Ghosts Drive Brazil's President Michel Temer Out of His Palace, Calls Priest to Fight 'Evil Spirits'

Brazil's President Michel Temer reacts during a meeting with political leaders at Planalto Palace in Brasilia, Brazil, December 5, 2016. | (Photo: Reuters/Adriano Machado)

Brazilian President Michel Temer has left the Alvorada Palace where his family was living amid fears that it's haunted, and called on a Roman Catholic priest to drive out the "evil spirits."

Temer, who replaced the impeached Dilma Rousseff in 2016, told Brazil's Vega magazine that he felt something was off about the Alvorada Palace.

"I felt something strange there. I wasn't able to sleep right from the first night. The energy wasn't good," said the president, who is a Catholic.

"Marcela felt the same thing," he said of his wife." Only Michelzinho, who went running from one end to the other, liked it," he added about his 7-year-old son.

Premier noted that Temer, who holds a doctorate from the Pontifical Catholic University of São Paulo, had called in a priest to drive out the evil spirits, but without apparent success.

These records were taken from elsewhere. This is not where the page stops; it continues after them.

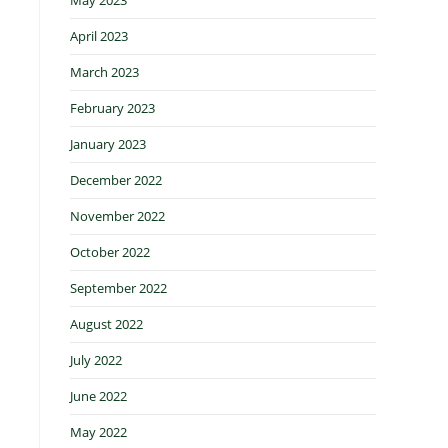
April 2023
March 2023
February 2023
January 2023
December 2022
November 2022
October 2022
September 2022
August 2022
July 2022
June 2022
May 2022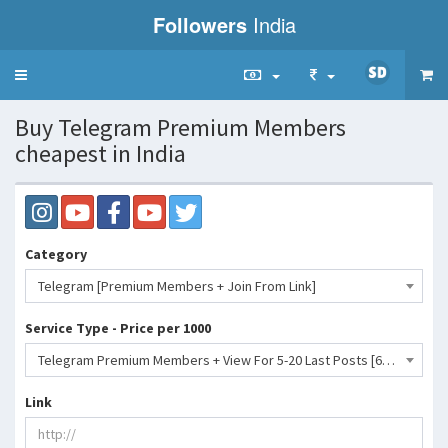
Followers
India
Toggle
navigation
Buy Telegram Premium Members
cheapest in India
Category
Telegram [Premium Members + Join From Link]
Service Type - Price per 1000
Telegram Premium Members + View For 5-20 Last Posts [60 Days Premium Members] 180 Days Refill- 3359 INR
Link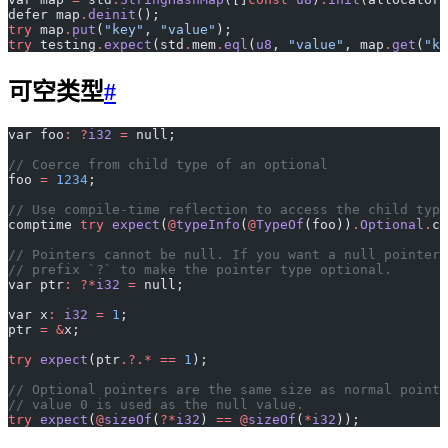
defer map
.
deinit
();
try
 map
.
put
(
"key"
, 
"value"
);
try
 testing
.
expect
(std
.
mem
.
eql
(
u8
, 
"value"
, map
.
get
(
"ke
可空类型
#
var foo
:
 ?
i32
 =
 null;
// Coerce from child type of an optional
foo 
=
 1234
;
// Use compile-time reflection to access the child type
comptime 
try
 expect
(
@
typeInfo
(
@
TypeOf
(foo))
.
Optional
.
ch
// Pointers cannot be null. If you want a null pointer,
// prefix `?` to make the pointer type optional.
var ptr
:
 ?*
i32
 =
 null;
var x
:
 i32
 =
 1
;
ptr 
=
 &
x;
try
 expect
(ptr
.?.*
 ==
 1
);
// Optional pointers are the same size as normal pointe
// value 0 is used as the null value.
try
 expect
(
@
sizeOf
(
?*
i32
) 
==
 @
sizeOf
(
*
i32
));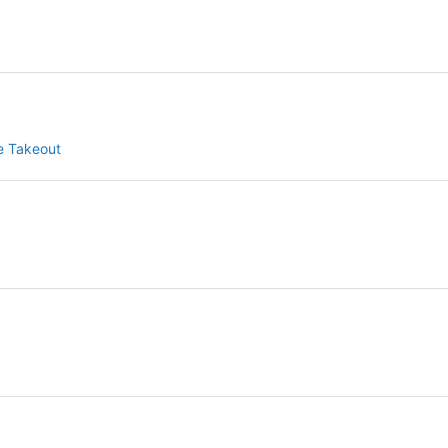
le Takeout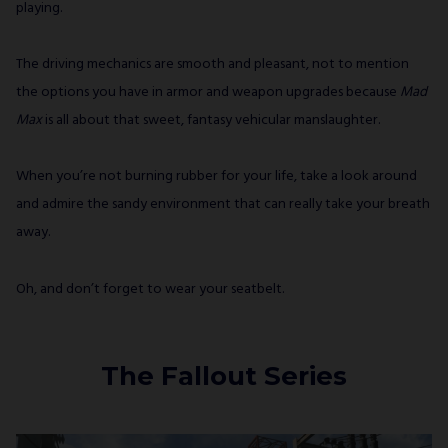
playing.
The driving mechanics are smooth and pleasant, not to mention
the options you have in armor and weapon upgrades because
Mad
Max
is all about that sweet, fantasy vehicular manslaughter.
When you’re not burning rubber for your life, take a look around
and admire the sandy environment that can really take your breath
away.
Oh, and don’t forget to wear your seatbelt.
The Fallout Series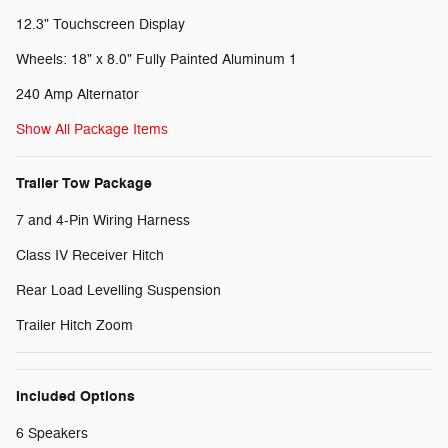
12.3" Touchscreen Display
Wheels: 18" x 8.0" Fully Painted Aluminum 1
240 Amp Alternator
Show All Package Items
Trailer Tow Package
7 and 4-Pin Wiring Harness
Class IV Receiver Hitch
Rear Load Levelling Suspension
Trailer Hitch Zoom
Included Options
6 Speakers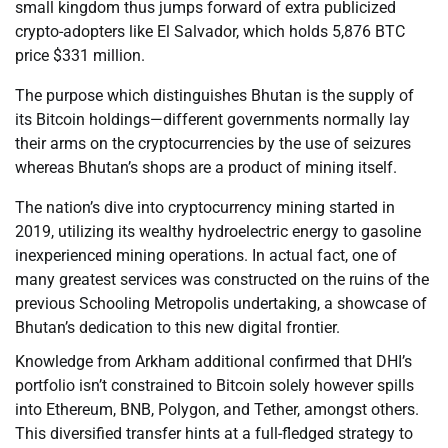
small kingdom thus jumps forward of extra publicized
crypto-adopters like El Salvador, which holds 5,876 BTC
price $331 million.
The purpose which distinguishes Bhutan is the supply of
its Bitcoin holdings—different governments normally lay
their arms on the cryptocurrencies by the use of seizures
whereas Bhutan’s shops are a product of mining itself.
The nation’s dive into cryptocurrency mining started in
2019, utilizing its wealthy hydroelectric energy to gasoline
inexperienced mining operations. In actual fact, one of
many greatest services was constructed on the ruins of the
previous Schooling Metropolis undertaking, a showcase of
Bhutan’s dedication to this new digital frontier.
Knowledge from Arkham additional confirmed that DHI’s
portfolio isn’t constrained to Bitcoin solely however spills
into Ethereum, BNB, Polygon, and Tether, amongst others.
This diversified transfer hints at a full-fledged strategy to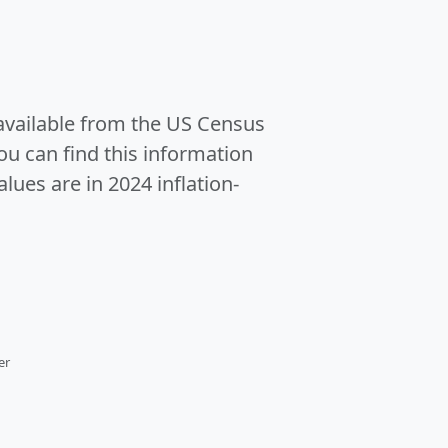
 available from the US Census
u can find this information
alues are in 2024 inflation-
er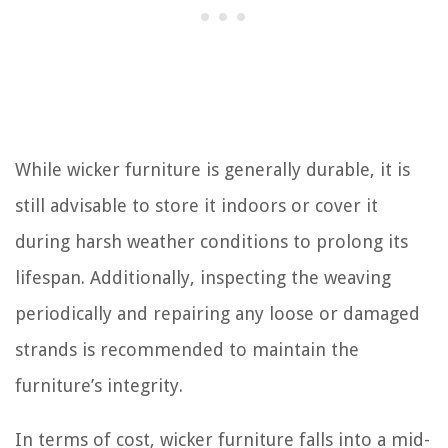
While wicker furniture is generally durable, it is
still advisable to store it indoors or cover it
during harsh weather conditions to prolong its
lifespan. Additionally, inspecting the weaving
periodically and repairing any loose or damaged
strands is recommended to maintain the
furniture’s integrity.
In terms of cost, wicker furniture falls into a mid-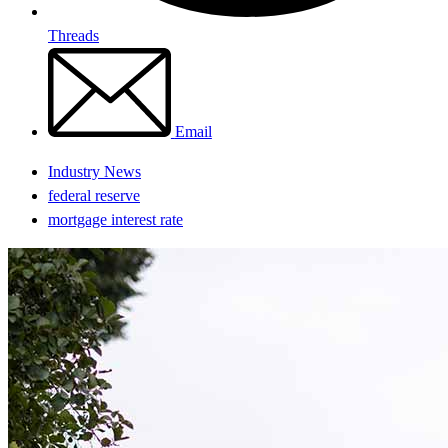
Threads
Email
Industry News
federal reserve
mortgage interest rate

Alvorada Palace was built in 1958 and reportedly has 160 employees working there.

The president and his family have since moved back to the residence of the vice-president, where they had been living since 2011.

Much like Rousseff, the 76-year-old Temer has also had to face up to corruption scandals. The Independent reports that Temer has been accused of of benefiting from illegal donations, as exposed by the the Lava Jato (Car Wash) probe.

The probe accused numerous politicians in Brazil of accepting bribes and participating in other corruption schemes, which has pushed the financially-stricken country into further turmoil.

Luiz Inacio Lula da Silva, another former president, was questioned for three hours in relation to an inquiry in March 2016, with police claiming they had evidence of corruption charges against him, though Lula denied the accusations.

Rousseff, Temer's predecessor, was impeached last year after she was found guilty of breaking budgetary law and manipulating government figures to mislead people about the true state of the economy.

Rousseff also denied the allegations, claiming it was as organized political attack, but was still ousted as Brazil's leader.

She accused Temer of being behind the plot against her, calling him and house speaker Eduardo Cunha "chief and vice chief of a coup."

Temer has vowed to bring "national salvation" to Brazil, however.

"It is urgent we calm the nation and unite Brazil," he said, after a signing ceremony for his incoming cabinet at the time. "Political parties, leaders, organizations and the Brazilian people will cooperate to pull the country from this grave crisis."